**What you are asked to do:**
Answer these questions from the oil price article below:
1. What correlation coefficient does the straight-line fit in the log domain have?
2. What is the standard deviation of the residuals?
3. Who proposed the Periodicity Transform, and in what year?

Extract provided Start Marker

How Periodic Are the Oil Price Fluctuations?

The amplitude of the big slide in oil prices from $75 to $61 was a little bit a surprise for everybody. I'm trying to answer the following question: is this big drop significant or simply a consequence of a very volatile market?

There are some cycles in oil price fluctuations. For instance, the seasonal fluctuations in oil demand or even the change of oil contract at the end of each month. On top of that, there is the usual chaos of geopolitical events, Hurricanes, etc.. The objective is to see if we can apply the Periodicity Transform in order to capture eventual cycles and get an idea of future oil market volatility.

I consider the prices from 2002 to end of July 2006 (the data is from the EIA). We fit a straight line in the log domain (Fig. 1). The fit is quite nice with a correlation coefficient equals to 0.97, the slope is 0.2615/year which represents a 30% per year increase in prices.


Fig 1.- Linear fit in the log domain. Click to enlarge.


The residuals are Gaussian distributed with a standard deviation equals to 0.095:


Fig 2. - Residuals of the fit shown on Fig. 1 and corresponding pdf (the red line is the Gaussian model). Click to enlarge.

If we apply an exponential transform to go back to the normal price domain, we get a nice exponential trend (Fig. 3). The dotted lines are the 95% confidence interval derived from the above gaussian model for the residuals. Note that even if the residuals can be modeled as a gaussian additive noise, once the exponential transform is applied the noise becomes multiplicative and non gaussian (that's why the confidence interval becomes wider with time).


Fig 3. - Exponential trend and 95% confidence interval. The red points are the recent drop from Aug 1 to Sept 19. Click to enlarge.

The Periodicity Transform is quite a new tool proposed by William A. Sethares and Tom Staley in 1999:

Periodicity Transforms decompose a data sequence into a sum of simple periodic sequences by projecting onto a set of periodic subspaces, leaving residuals whose periodicities have been removed. As the name suggests, this decomposition is accomplished directly in terms of periodic sequences and not in terms of frequency or scale, as do the Fourier and Wavelet Transforms. In consequence, the representation is linear-in-period, rather than linear-in-frequency or linear-in-scale. Unlike most transforms, the set of basis vectors is not specified a priori, rather, the Periodicity Transform finds its own "best" set of basis elements. Technically, the collection of all periodic subspaces forms a frame, a more-than-complete spanning set. The Periodicity Transforms specify ways of sensibly handling the redundancy by exploiting some of the general properties of the periodic subspaces.

Extract provided End Marker
Source information Start Marker

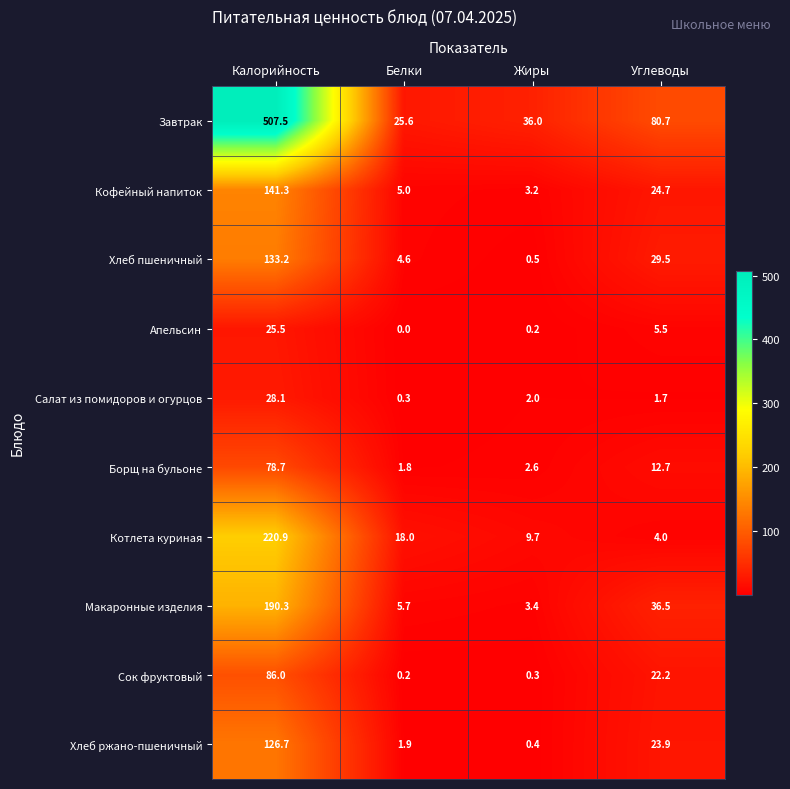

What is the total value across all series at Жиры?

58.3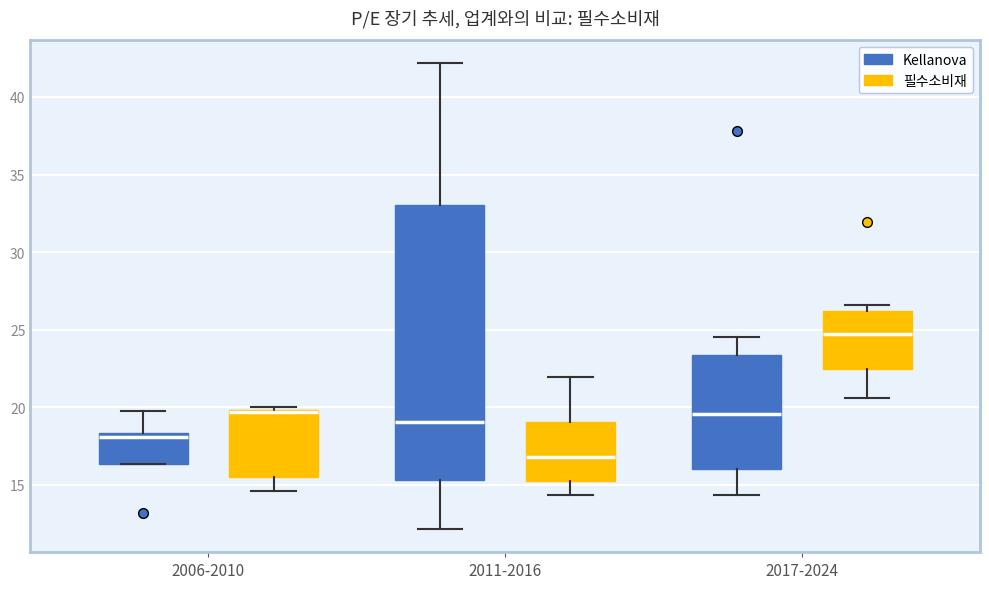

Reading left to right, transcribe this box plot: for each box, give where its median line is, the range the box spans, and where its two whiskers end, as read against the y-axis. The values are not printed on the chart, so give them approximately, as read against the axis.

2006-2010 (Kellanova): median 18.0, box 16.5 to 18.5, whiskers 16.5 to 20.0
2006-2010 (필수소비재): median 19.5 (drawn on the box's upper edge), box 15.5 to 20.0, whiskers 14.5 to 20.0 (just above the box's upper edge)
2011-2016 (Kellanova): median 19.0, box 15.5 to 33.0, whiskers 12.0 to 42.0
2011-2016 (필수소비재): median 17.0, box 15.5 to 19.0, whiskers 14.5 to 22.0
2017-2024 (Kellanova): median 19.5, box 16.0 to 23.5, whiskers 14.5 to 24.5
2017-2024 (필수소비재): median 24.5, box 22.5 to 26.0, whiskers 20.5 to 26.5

Source information End Marker

**Response to this exercise:**
1. 0.97
2. 0.095
3. William A. Sethares and Tom Staley, in 1999